Task requirements »
1: According to the article on short-term rental enforcement below, about how many active nightly-rental licenses does the county clerk's office currently list?
2: List every matter the article on short-term rental enforcement names as being affected by an accurate inventory of unlicensed rentals and a staged enforcement plan.

Selected text »
A county working group told council members they are using a commercial monitoring service to identify short-term rental listings; the vendor has flagged 501 confirmed listings that lack county licenses and staff plan phased outreach and enforcement letters to bring units into compliance.

County staff briefed the Summit County Council on a two-year working-group effort to identify and bring unlicensed short-term nightly rentals into compliance. The county has contracted Azure (software/service) to cross-check online listings against county parcel and business-license records. Scott Buchanan, a code-enforcement officer assigned to nightly-rental work, said the software has already "identified 501 properties" that appear to be operating without a county nightly-rental license and that staff will start a phased outreach and enforcement process.

Staff described the planned compliance steps: an initial courtesy letter explaining licensing requirements and how to comply; a second follow-up warning letter; and a third certified notice of violation if license applications are not submitted. Buchanan said Azura recommends an initial small batch rollout—25 letters—to test intake capacity at the clerk's office and partner inspection agencies; staff said the county must stage communications so that the clerk's licensing and Park City Fire District inspections can absorb the application volume.

County clerk staff and the county attorney's office are part of the working group. Prosecutors and code attorneys will receive cases that do not respond to outreach; Buchanan said, for most complaints received to date, staff have resolved matters by outreach and application, and only a small number required formal enforcement so far. The clerk's office currently lists about 1,289 active nightly-rental licenses; Azure's dataset shows roughly 1,967 confirmed unique listings once duplicate platform postings are distilled. Azure has also identified listings in an "investigating" state and others that appear inactive.

Why it matters: an accurate inventory of unlicensed rentals and a staged enforcement plan affect collection of license fees, transient-room tax compliance, public-safety inspections and neighborhood livability. Staff said the program aims to be data-driven and to bring units into compliance first, rather than immediately pursue punitive actions.

What's next: staff plan to mail the first 25 compliance letters, monitor intake and enforcement capacity, stand up an Azure-supported call center for complaints and support, and reconvene the working group after winter-season data are collected to recommend any statutory or code changes.

Provided data »
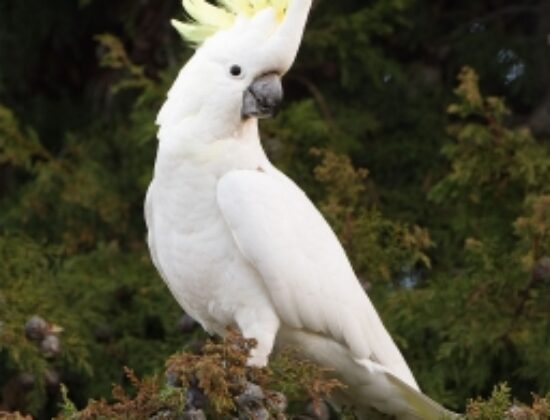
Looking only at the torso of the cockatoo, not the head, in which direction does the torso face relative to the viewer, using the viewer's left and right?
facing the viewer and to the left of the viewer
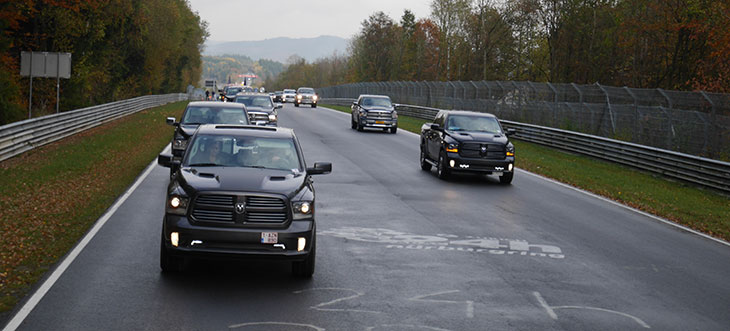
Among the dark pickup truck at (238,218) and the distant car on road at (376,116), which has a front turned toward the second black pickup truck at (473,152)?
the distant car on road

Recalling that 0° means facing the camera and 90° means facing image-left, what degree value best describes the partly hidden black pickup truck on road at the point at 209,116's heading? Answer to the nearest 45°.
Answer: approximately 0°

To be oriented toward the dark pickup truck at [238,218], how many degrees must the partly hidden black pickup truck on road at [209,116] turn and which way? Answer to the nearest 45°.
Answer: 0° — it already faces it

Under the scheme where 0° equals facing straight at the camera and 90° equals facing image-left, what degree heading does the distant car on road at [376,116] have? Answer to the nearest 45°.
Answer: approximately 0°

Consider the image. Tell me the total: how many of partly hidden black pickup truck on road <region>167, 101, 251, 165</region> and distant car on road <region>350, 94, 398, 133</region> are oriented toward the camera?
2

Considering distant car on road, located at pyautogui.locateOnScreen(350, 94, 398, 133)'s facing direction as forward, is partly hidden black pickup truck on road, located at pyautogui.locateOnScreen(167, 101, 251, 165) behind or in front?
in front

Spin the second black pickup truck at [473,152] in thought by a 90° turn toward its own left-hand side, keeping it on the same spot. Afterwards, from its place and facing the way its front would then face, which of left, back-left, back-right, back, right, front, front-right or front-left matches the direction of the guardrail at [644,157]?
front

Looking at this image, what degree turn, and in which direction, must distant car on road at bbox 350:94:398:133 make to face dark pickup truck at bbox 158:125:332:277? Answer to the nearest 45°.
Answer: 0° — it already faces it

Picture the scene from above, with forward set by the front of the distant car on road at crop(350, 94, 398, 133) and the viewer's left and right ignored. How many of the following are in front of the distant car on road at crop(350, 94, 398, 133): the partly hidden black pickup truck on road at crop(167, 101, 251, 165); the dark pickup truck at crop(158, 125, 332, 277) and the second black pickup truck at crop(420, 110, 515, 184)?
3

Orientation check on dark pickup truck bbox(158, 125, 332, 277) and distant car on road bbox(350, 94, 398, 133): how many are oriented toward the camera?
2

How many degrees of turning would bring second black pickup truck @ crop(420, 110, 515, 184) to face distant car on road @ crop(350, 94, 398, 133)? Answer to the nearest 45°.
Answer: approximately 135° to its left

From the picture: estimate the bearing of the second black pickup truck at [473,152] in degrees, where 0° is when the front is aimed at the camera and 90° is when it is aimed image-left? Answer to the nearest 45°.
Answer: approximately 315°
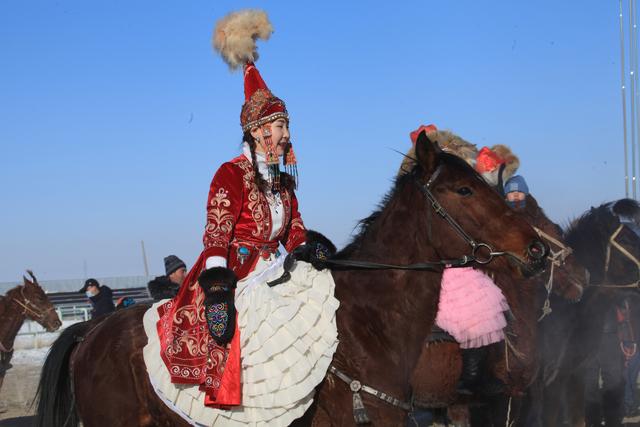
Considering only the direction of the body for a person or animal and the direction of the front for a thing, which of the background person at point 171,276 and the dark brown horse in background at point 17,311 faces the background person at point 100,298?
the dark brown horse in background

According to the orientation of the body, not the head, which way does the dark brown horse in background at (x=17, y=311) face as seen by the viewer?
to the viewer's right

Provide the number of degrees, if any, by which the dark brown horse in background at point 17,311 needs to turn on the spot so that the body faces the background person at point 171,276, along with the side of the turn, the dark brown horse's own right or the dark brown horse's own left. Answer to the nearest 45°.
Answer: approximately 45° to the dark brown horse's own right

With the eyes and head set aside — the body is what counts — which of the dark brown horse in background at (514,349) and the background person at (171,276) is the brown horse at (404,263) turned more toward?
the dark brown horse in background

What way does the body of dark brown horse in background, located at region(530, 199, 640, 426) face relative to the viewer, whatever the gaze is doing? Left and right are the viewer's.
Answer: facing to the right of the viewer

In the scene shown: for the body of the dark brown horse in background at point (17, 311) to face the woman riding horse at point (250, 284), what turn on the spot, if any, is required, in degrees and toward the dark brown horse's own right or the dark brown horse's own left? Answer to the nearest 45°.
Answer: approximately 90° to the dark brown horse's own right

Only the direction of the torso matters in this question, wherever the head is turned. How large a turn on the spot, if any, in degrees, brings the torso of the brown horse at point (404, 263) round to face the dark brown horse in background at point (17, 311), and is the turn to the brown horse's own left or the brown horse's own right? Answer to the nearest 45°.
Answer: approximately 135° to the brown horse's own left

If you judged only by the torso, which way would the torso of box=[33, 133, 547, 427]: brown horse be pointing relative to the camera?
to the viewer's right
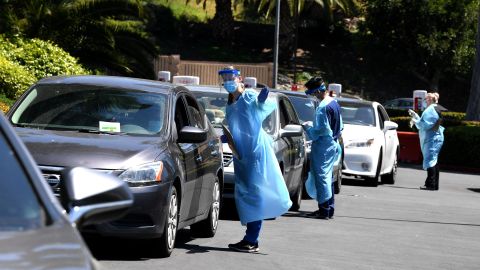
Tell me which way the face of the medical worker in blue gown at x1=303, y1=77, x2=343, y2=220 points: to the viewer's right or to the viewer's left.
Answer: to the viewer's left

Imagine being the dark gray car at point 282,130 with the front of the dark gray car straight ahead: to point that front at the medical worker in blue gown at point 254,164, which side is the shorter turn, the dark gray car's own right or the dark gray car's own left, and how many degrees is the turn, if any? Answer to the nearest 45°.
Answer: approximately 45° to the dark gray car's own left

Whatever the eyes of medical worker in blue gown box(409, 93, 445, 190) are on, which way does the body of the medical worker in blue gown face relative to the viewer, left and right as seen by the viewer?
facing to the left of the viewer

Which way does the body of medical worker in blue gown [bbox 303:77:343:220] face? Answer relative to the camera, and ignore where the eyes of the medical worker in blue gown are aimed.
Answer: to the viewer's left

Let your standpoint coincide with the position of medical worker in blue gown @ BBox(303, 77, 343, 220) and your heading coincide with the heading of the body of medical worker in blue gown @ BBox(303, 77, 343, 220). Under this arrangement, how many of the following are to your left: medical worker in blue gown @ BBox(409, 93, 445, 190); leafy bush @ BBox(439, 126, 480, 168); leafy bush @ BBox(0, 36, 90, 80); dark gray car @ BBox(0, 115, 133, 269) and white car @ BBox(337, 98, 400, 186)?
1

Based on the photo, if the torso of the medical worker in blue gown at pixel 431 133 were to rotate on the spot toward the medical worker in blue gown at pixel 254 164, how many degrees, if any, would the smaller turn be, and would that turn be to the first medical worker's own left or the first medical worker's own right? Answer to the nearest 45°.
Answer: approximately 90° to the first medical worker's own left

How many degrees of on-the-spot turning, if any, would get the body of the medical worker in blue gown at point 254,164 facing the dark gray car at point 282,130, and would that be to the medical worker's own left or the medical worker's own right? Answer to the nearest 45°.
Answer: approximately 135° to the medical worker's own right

...

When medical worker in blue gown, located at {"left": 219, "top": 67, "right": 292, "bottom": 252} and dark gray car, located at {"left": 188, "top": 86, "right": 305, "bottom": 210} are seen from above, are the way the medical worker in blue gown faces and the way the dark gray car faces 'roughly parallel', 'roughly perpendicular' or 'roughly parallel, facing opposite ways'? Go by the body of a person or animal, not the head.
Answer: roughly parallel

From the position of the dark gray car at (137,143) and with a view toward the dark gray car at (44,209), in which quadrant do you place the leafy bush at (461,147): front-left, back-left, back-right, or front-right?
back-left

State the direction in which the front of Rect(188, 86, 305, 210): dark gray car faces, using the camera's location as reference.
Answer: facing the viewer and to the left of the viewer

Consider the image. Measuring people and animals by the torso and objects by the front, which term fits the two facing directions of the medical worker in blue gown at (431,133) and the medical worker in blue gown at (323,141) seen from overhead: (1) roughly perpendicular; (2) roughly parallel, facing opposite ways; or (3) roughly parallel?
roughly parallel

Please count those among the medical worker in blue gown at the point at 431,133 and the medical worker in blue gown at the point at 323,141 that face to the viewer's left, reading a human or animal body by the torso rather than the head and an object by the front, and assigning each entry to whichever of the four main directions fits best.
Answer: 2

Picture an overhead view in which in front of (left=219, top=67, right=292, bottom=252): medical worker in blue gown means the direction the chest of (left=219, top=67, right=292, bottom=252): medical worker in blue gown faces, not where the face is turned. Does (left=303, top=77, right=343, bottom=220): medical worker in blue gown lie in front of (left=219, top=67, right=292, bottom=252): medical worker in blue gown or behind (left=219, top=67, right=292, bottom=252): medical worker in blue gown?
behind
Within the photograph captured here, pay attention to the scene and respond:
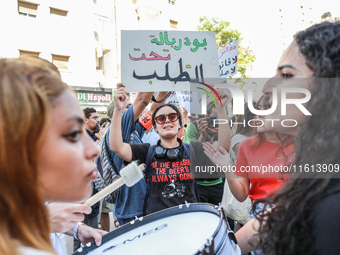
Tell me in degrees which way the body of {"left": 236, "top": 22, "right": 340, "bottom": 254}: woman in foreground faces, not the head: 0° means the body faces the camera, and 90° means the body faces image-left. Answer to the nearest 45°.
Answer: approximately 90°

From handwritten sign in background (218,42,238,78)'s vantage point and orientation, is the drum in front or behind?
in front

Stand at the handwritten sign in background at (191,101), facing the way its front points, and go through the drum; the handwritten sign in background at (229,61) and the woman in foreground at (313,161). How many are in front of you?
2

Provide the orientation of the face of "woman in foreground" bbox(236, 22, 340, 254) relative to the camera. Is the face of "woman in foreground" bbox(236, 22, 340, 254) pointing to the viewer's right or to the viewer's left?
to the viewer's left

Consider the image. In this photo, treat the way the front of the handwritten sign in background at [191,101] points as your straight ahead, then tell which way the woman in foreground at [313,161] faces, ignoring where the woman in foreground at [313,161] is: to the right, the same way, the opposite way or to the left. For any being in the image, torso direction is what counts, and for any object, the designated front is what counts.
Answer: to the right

---

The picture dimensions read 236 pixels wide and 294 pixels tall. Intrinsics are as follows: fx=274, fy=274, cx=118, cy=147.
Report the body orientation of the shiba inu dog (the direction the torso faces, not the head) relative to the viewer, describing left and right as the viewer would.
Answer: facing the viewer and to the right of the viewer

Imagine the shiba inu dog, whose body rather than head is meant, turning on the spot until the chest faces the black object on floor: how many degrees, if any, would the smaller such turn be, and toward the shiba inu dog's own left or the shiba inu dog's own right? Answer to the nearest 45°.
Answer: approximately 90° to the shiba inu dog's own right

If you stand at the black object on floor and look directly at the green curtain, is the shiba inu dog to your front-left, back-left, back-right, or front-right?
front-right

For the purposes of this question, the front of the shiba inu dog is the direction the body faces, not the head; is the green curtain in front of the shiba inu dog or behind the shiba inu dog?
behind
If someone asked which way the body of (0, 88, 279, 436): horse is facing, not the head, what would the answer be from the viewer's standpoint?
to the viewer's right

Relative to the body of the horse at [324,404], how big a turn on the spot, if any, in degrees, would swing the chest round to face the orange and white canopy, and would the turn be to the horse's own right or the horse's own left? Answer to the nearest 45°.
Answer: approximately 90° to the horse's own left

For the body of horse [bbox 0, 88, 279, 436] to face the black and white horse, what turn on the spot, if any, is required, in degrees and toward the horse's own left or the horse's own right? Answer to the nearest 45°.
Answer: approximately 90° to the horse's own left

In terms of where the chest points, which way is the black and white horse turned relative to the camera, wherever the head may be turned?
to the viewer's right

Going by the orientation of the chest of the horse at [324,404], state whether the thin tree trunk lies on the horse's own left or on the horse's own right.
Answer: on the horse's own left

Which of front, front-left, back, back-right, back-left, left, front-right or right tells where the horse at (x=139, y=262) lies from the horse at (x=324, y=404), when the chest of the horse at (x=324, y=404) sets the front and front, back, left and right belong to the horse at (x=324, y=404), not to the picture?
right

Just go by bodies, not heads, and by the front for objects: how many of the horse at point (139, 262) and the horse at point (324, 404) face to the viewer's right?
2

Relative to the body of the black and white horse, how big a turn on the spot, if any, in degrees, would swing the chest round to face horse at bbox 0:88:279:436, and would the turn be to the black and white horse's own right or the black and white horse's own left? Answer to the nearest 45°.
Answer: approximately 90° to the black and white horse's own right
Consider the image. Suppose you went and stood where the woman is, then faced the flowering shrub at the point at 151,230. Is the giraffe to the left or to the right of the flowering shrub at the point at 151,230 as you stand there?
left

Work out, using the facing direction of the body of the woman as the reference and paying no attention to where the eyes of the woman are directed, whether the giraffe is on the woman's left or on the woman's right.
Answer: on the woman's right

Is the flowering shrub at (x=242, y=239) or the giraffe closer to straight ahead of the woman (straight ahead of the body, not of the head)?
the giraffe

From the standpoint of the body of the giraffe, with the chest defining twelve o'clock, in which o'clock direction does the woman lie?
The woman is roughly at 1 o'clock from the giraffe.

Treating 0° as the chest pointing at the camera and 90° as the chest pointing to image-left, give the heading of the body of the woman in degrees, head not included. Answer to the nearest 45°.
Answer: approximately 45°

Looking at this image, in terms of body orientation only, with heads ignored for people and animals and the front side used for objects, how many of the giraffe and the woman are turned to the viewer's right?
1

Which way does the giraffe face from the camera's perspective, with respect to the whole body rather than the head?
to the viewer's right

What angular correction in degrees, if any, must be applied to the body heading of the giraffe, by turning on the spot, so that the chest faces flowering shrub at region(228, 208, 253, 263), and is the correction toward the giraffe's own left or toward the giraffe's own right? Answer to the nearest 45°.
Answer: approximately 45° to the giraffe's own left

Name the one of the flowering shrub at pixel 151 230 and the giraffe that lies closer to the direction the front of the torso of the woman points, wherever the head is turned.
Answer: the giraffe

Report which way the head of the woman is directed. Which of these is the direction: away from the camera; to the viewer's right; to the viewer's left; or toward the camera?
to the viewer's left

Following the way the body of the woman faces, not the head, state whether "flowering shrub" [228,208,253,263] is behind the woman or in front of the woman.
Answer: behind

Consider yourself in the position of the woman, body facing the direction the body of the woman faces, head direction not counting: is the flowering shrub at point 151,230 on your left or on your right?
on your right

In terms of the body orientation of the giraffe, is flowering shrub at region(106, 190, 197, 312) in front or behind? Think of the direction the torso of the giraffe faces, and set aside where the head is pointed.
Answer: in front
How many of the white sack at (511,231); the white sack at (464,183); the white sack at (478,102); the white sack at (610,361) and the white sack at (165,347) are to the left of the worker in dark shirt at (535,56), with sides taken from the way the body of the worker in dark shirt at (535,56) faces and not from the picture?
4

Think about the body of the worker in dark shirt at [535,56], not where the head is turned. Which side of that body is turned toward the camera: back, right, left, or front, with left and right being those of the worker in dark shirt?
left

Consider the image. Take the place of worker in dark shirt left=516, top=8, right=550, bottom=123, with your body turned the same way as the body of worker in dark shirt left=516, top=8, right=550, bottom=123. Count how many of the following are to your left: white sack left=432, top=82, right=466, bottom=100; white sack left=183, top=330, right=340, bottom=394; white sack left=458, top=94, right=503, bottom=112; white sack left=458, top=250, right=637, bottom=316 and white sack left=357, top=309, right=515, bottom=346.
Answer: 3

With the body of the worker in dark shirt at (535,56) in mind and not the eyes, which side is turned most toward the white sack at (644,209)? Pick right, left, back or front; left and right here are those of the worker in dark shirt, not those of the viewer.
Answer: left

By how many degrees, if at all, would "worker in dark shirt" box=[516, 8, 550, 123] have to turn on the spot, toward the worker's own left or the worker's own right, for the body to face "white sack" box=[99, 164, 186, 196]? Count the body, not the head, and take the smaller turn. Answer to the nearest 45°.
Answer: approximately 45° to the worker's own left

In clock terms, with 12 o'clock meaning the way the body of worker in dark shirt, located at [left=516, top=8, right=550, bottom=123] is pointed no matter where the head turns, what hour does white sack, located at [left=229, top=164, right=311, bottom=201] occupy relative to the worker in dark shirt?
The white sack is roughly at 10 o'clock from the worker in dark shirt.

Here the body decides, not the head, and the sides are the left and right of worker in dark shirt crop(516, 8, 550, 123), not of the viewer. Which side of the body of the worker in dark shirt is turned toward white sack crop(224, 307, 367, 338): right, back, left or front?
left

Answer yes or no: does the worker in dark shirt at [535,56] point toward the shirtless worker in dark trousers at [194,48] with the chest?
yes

Your responses »
1: About 1,289.

2:
- Collection of license fees
- Transient-room tax compliance
- Public-safety inspections
- Neighborhood livability